» DESCRIPTION OF THE TASK: The reply should repeat all of the data word for word, with no pictures.

** THE DATA follows **

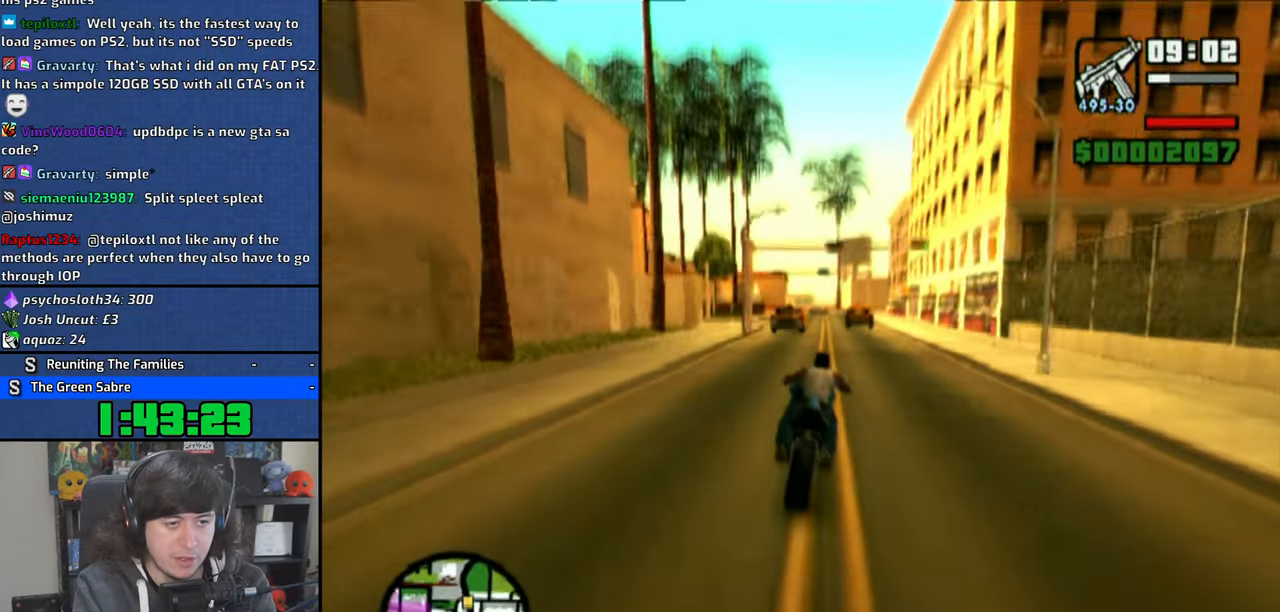
{"buttons": ["CROSS"], "left_stick": "up-right", "right_stick": "center", "button_events": []}
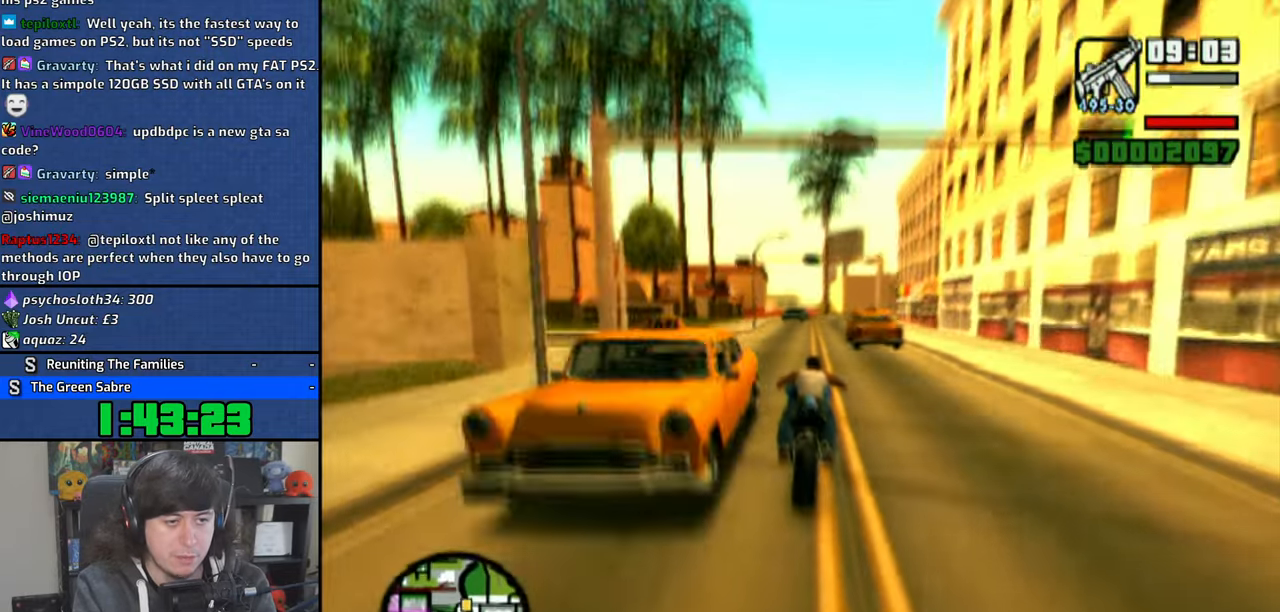
{"buttons": [], "left_stick": "right", "right_stick": "center", "button_events": [[183, "CROSS", "up"]]}
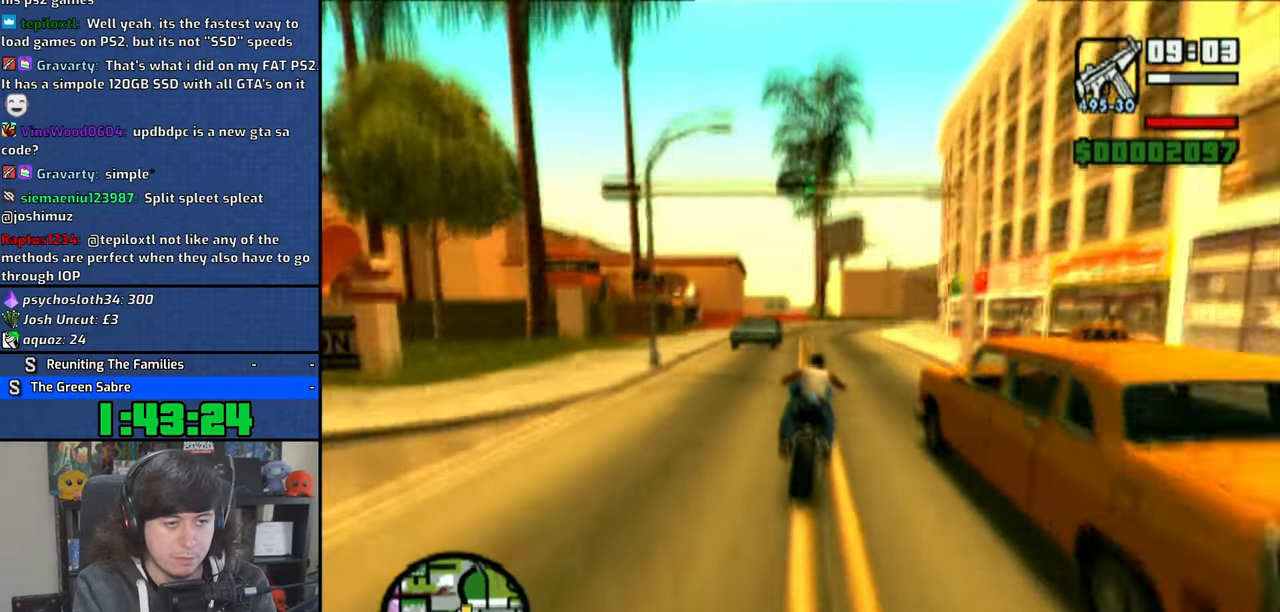
{"buttons": ["SQUARE", "R1"], "left_stick": "right", "right_stick": "center", "button_events": [[100, "SQUARE", "down"], [183, "SQUARE", "up"], [250, "SQUARE", "down"], [300, "R1", "down"]]}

** End of THE DATA **

» OUTPUT FOR THIS TASK:
{"buttons": ["CROSS"], "left_stick": "up-right", "right_stick": "center", "button_events": []}
{"buttons": [], "left_stick": "right", "right_stick": "center", "button_events": [[183, "CROSS", "up"]]}
{"buttons": ["SQUARE", "R1"], "left_stick": "right", "right_stick": "center", "button_events": [[100, "SQUARE", "down"], [183, "SQUARE", "up"], [250, "SQUARE", "down"], [300, "R1", "down"]]}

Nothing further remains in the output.